[RECORDS FOR THE EXERCISE Boundary: Start]

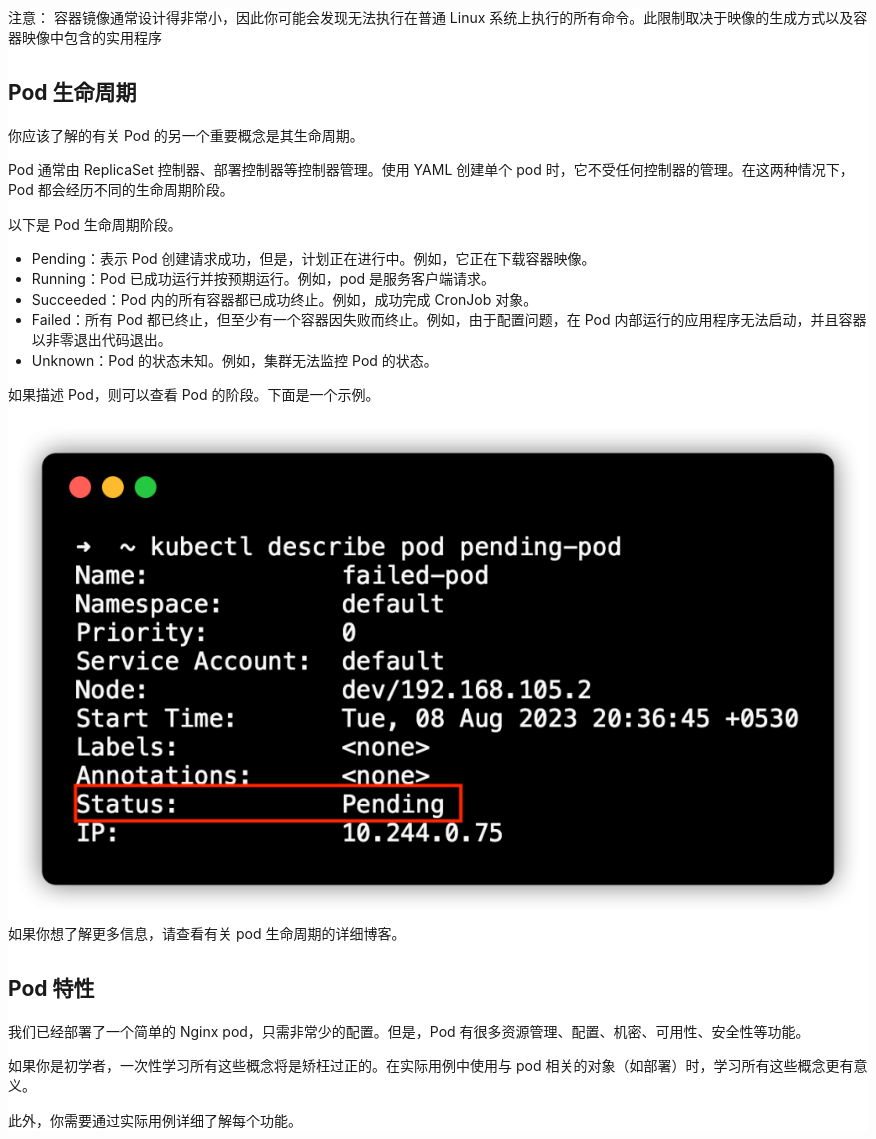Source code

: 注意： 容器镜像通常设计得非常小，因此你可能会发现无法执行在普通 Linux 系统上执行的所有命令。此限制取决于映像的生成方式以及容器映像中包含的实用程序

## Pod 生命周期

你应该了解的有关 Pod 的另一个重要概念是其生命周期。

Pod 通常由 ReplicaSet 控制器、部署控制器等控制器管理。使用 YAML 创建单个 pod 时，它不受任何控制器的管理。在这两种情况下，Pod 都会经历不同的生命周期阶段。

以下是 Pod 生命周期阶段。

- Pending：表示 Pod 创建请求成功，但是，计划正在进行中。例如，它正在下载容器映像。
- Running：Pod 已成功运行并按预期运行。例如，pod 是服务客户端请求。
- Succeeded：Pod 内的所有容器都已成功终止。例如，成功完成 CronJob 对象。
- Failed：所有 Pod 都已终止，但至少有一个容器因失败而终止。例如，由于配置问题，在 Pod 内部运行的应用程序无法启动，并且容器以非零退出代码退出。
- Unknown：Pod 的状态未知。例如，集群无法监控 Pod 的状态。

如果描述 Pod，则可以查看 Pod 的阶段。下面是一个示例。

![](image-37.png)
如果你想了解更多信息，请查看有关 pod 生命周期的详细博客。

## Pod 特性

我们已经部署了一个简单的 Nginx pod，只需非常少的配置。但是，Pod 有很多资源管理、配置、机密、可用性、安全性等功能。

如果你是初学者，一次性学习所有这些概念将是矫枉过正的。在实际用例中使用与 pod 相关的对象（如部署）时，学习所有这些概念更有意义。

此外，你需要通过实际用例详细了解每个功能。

[RECORDS FOR THE EXERCISE Boundary: End]
[RECORDS FOR THE EXERCISE Boundary: Start]

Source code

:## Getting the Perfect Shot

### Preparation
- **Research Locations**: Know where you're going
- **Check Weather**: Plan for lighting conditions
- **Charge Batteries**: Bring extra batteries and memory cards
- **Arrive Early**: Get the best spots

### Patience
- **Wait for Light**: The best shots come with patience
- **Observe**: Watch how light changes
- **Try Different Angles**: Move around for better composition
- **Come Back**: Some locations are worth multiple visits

[RECORDS FOR THE EXERCISE Boundary: End]
[RECORDS FOR THE EXERCISE Boundary: Start]

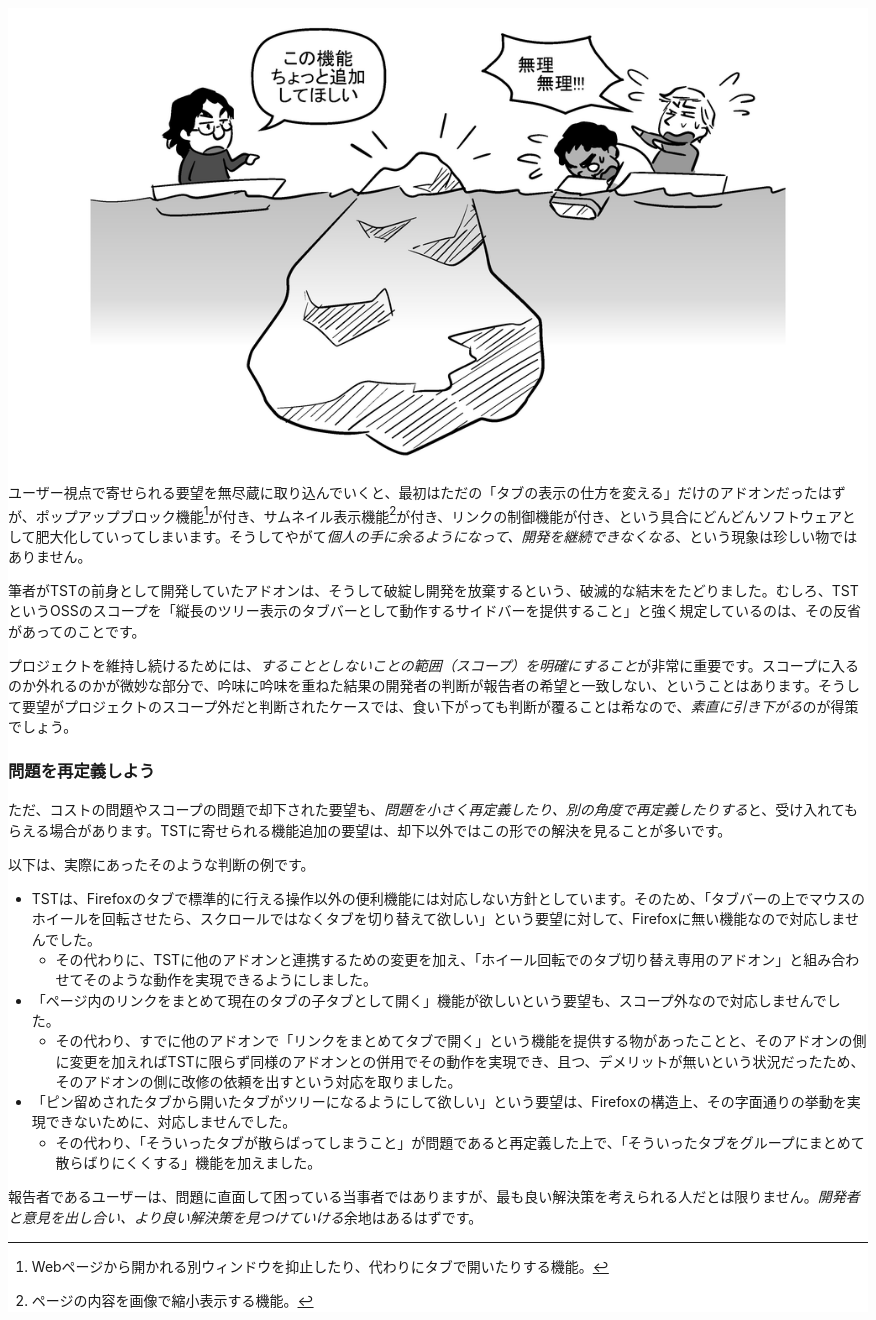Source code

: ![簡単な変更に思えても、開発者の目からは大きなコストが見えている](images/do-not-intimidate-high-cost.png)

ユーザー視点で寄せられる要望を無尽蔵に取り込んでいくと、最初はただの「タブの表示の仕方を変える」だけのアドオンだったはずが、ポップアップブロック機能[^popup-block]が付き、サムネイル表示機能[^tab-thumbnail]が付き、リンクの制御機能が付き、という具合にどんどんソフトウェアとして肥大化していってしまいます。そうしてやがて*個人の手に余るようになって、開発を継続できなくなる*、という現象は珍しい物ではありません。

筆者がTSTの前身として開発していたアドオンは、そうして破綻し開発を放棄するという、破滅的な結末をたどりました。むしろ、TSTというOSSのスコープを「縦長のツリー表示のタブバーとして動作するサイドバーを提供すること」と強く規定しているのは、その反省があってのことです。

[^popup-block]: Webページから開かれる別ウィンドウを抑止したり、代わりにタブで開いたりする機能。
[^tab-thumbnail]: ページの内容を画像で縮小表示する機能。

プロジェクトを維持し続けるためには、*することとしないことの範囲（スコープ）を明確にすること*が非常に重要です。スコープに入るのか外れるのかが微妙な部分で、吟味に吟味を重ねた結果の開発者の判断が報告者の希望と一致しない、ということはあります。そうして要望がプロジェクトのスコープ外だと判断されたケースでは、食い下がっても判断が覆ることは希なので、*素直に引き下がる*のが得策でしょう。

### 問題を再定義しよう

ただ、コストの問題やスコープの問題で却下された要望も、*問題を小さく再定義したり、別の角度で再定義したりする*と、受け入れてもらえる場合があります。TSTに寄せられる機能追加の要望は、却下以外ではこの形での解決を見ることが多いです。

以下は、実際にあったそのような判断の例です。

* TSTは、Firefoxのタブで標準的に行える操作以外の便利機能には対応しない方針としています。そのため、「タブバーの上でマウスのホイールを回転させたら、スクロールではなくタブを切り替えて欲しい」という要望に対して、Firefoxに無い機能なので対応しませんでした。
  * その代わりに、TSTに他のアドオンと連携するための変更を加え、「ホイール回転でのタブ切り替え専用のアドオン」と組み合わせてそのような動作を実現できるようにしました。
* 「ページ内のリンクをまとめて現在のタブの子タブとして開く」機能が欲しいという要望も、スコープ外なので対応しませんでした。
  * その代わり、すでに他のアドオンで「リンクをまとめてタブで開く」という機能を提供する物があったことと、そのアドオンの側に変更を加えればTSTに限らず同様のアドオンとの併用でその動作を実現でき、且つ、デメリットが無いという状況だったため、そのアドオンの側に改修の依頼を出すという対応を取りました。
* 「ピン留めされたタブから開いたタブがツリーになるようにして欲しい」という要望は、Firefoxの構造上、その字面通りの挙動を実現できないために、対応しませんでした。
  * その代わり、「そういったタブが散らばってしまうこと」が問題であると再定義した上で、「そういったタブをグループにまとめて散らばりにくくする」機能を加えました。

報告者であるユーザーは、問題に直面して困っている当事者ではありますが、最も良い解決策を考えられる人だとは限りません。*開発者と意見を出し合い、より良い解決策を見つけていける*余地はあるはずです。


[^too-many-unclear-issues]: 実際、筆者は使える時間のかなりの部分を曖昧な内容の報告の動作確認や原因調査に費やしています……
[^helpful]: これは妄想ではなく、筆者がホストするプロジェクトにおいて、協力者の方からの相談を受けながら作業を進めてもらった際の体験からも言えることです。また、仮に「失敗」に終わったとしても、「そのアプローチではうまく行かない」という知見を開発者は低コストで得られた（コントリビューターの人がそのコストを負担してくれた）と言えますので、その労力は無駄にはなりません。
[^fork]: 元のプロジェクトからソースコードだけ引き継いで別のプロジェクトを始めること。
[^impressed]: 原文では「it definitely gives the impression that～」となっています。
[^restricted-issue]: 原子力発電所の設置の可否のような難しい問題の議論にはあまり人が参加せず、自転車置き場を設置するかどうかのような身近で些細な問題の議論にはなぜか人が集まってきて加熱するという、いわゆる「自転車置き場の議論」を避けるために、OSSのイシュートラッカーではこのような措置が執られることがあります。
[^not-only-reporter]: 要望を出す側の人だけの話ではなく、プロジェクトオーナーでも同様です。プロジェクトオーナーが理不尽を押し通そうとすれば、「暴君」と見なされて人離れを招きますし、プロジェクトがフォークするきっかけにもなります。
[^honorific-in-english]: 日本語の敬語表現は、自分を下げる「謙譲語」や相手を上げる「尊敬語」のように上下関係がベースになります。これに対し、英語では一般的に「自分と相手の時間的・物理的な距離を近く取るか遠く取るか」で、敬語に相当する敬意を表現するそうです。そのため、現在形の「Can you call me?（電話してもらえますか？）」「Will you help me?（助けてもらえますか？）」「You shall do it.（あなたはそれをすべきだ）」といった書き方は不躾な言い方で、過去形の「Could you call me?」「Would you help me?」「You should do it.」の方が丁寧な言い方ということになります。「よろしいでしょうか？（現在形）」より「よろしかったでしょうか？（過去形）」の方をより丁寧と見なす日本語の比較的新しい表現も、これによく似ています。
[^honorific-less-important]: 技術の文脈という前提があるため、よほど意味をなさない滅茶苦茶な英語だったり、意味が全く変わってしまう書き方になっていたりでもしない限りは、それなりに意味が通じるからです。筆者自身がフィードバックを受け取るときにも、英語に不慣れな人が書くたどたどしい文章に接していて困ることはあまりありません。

[RECORDS FOR THE EXERCISE Boundary: End]

Say how many lines in the entries include the string "best", and write nothing besides that number.

2